**Entries shown**
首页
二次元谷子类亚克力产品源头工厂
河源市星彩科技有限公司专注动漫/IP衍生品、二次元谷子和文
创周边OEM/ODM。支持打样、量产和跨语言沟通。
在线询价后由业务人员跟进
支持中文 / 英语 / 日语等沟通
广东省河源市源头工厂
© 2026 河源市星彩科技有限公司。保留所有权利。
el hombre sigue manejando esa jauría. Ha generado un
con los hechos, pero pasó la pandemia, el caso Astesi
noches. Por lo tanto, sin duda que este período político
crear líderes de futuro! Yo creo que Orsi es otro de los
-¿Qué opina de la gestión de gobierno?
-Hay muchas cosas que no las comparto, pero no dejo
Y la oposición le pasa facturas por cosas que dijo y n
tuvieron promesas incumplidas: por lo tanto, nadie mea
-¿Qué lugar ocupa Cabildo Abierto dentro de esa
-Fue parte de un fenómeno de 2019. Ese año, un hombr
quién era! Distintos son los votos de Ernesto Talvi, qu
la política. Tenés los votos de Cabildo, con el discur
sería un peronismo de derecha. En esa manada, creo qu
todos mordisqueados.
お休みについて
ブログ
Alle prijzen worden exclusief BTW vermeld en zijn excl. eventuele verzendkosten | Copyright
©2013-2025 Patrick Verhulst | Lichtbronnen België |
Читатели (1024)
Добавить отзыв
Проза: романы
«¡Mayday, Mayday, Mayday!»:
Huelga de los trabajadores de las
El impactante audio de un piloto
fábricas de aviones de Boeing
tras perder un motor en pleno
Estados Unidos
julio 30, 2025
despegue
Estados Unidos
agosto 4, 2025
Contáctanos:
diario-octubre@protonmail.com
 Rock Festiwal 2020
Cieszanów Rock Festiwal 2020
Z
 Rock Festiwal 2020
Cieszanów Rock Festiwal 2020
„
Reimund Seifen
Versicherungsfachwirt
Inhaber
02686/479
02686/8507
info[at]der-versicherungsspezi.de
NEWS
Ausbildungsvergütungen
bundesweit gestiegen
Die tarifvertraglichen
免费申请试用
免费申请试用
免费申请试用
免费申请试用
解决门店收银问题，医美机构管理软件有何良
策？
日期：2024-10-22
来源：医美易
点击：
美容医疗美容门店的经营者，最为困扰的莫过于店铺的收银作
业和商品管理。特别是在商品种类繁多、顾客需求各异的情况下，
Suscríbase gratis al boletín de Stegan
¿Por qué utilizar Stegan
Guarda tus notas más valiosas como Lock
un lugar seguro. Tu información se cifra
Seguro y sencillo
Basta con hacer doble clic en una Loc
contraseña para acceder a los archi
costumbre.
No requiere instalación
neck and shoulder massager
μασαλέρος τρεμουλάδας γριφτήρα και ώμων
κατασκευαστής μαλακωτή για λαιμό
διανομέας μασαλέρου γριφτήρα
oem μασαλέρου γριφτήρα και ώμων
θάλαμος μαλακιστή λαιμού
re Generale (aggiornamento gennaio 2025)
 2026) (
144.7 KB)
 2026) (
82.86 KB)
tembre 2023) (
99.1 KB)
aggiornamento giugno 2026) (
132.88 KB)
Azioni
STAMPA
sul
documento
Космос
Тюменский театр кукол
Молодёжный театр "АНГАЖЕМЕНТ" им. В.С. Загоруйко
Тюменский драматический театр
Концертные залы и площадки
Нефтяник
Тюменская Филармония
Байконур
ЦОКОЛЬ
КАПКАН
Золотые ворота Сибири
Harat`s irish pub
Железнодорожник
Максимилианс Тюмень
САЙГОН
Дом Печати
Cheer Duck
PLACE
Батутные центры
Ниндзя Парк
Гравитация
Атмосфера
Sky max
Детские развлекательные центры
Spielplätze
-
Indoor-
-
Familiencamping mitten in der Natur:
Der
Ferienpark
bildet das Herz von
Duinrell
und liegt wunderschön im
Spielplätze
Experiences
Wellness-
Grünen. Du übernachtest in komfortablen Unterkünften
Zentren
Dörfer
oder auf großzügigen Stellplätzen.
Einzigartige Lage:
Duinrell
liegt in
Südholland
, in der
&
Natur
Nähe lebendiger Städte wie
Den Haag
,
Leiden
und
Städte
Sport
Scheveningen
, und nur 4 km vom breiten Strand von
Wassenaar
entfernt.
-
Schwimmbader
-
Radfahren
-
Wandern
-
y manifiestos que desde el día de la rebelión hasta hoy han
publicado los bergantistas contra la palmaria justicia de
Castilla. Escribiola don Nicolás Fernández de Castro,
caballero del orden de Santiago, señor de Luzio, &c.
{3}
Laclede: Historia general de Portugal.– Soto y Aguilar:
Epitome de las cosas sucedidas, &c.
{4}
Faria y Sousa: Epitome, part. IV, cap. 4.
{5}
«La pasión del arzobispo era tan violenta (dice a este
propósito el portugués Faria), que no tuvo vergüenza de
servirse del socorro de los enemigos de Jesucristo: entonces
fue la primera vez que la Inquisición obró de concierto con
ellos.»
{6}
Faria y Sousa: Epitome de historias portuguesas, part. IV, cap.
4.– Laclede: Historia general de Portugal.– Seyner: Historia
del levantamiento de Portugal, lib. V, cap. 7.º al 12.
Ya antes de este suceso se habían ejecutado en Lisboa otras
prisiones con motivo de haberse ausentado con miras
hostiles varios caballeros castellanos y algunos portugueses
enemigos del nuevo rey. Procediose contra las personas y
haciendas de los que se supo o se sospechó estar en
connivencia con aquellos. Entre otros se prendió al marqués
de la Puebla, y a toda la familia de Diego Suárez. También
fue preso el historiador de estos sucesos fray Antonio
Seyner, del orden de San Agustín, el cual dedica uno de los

**Task**
The data above must be restated word for word.

**Solution for this problem**
首页
二次元谷子类亚克力产品源头工厂
河源市星彩科技有限公司专注动漫/IP衍生品、二次元谷子和文
创周边OEM/ODM。支持打样、量产和跨语言沟通。
在线询价后由业务人员跟进
支持中文 / 英语 / 日语等沟通
广东省河源市源头工厂
© 2026 河源市星彩科技有限公司。保留所有权利。
el hombre sigue manejando esa jauría. Ha generado un
con los hechos, pero pasó la pandemia, el caso Astesi
noches. Por lo tanto, sin duda que este período político
crear líderes de futuro! Yo creo que Orsi es otro de los
-¿Qué opina de la gestión de gobierno?
-Hay muchas cosas que no las comparto, pero no dejo
Y la oposición le pasa facturas por cosas que dijo y n
tuvieron promesas incumplidas: por lo tanto, nadie mea
-¿Qué lugar ocupa Cabildo Abierto dentro de esa
-Fue parte de un fenómeno de 2019. Ese año, un hombr
quién era! Distintos son los votos de Ernesto Talvi, qu
la política. Tenés los votos de Cabildo, con el discur
sería un peronismo de derecha. En esa manada, creo qu
todos mordisqueados.
お休みについて
ブログ
Alle prijzen worden exclusief BTW vermeld en zijn excl. eventuele verzendkosten | Copyright
©2013-2025 Patrick Verhulst | Lichtbronnen België |
Читатели (1024)
Добавить отзыв
Проза: романы
«¡Mayday, Mayday, Mayday!»:
Huelga de los trabajadores de las
El impactante audio de un piloto
fábricas de aviones de Boeing
tras perder un motor en pleno
Estados Unidos
julio 30, 2025
despegue
Estados Unidos
agosto 4, 2025
Contáctanos:
diario-octubre@protonmail.com
 Rock Festiwal 2020
Cieszanów Rock Festiwal 2020
Z
 Rock Festiwal 2020
Cieszanów Rock Festiwal 2020
„
Reimund Seifen
Versicherungsfachwirt
Inhaber
02686/479
02686/8507
info[at]der-versicherungsspezi.de
NEWS
Ausbildungsvergütungen
bundesweit gestiegen
Die tarifvertraglichen
免费申请试用
免费申请试用
免费申请试用
免费申请试用
解决门店收银问题，医美机构管理软件有何良
策？
日期：2024-10-22
来源：医美易
点击：
美容医疗美容门店的经营者，最为困扰的莫过于店铺的收银作
业和商品管理。特别是在商品种类繁多、顾客需求各异的情况下，
Suscríbase gratis al boletín de Stegan
¿Por qué utilizar Stegan
Guarda tus notas más valiosas como Lock
un lugar seguro. Tu información se cifra
Seguro y sencillo
Basta con hacer doble clic en una Loc
contraseña para acceder a los archi
costumbre.
No requiere instalación
neck and shoulder massager
μασαλέρος τρεμουλάδας γριφτήρα και ώμων
κατασκευαστής μαλακωτή για λαιμό
διανομέας μασαλέρου γριφτήρα
oem μασαλέρου γριφτήρα και ώμων
θάλαμος μαλακιστή λαιμού
re Generale (aggiornamento gennaio 2025)
 2026) (
144.7 KB)
 2026) (
82.86 KB)
tembre 2023) (
99.1 KB)
aggiornamento giugno 2026) (
132.88 KB)
Azioni
STAMPA
sul
documento
Космос
Тюменский театр кукол
Молодёжный театр "АНГАЖЕМЕНТ" им. В.С. Загоруйко
Тюменский драматический театр
Концертные залы и площадки
Нефтяник
Тюменская Филармония
Байконур
ЦОКОЛЬ
КАПКАН
Золотые ворота Сибири
Harat`s irish pub
Железнодорожник
Максимилианс Тюмень
САЙГОН
Дом Печати
Cheer Duck
PLACE
Батутные центры
Ниндзя Парк
Гравитация
Атмосфера
Sky max
Детские развлекательные центры
Spielplätze
-
Indoor-
-
Familiencamping mitten in der Natur:
Der
Ferienpark
bildet das Herz von
Duinrell
und liegt wunderschön im
Spielplätze
Experiences
Wellness-
Grünen. Du übernachtest in komfortablen Unterkünften
Zentren
Dörfer
oder auf großzügigen Stellplätzen.
Einzigartige Lage:
Duinrell
liegt in
Südholland
, in der
&
Natur
Nähe lebendiger Städte wie
Den Haag
,
Leiden
und
Städte
Sport
Scheveningen
, und nur 4 km vom breiten Strand von
Wassenaar
entfernt.
-
Schwimmbader
-
Radfahren
-
Wandern
-
y manifiestos que desde el día de la rebelión hasta hoy han
publicado los bergantistas contra la palmaria justicia de
Castilla. Escribiola don Nicolás Fernández de Castro,
caballero del orden de Santiago, señor de Luzio, &c.
{3}
Laclede: Historia general de Portugal.– Soto y Aguilar:
Epitome de las cosas sucedidas, &c.
{4}
Faria y Sousa: Epitome, part. IV, cap. 4.
{5}
«La pasión del arzobispo era tan violenta (dice a este
propósito el portugués Faria), que no tuvo vergüenza de
servirse del socorro de los enemigos de Jesucristo: entonces
fue la primera vez que la Inquisición obró de concierto con
ellos.»
{6}
Faria y Sousa: Epitome de historias portuguesas, part. IV, cap.
4.– Laclede: Historia general de Portugal.– Seyner: Historia
del levantamiento de Portugal, lib. V, cap. 7.º al 12.
Ya antes de este suceso se habían ejecutado en Lisboa otras
prisiones con motivo de haberse ausentado con miras
hostiles varios caballeros castellanos y algunos portugueses
enemigos del nuevo rey. Procediose contra las personas y
haciendas de los que se supo o se sospechó estar en
connivencia con aquellos. Entre otros se prendió al marqués
de la Puebla, y a toda la familia de Diego Suárez. También
fue preso el historiador de estos sucesos fray Antonio
Seyner, del orden de San Agustín, el cual dedica uno de los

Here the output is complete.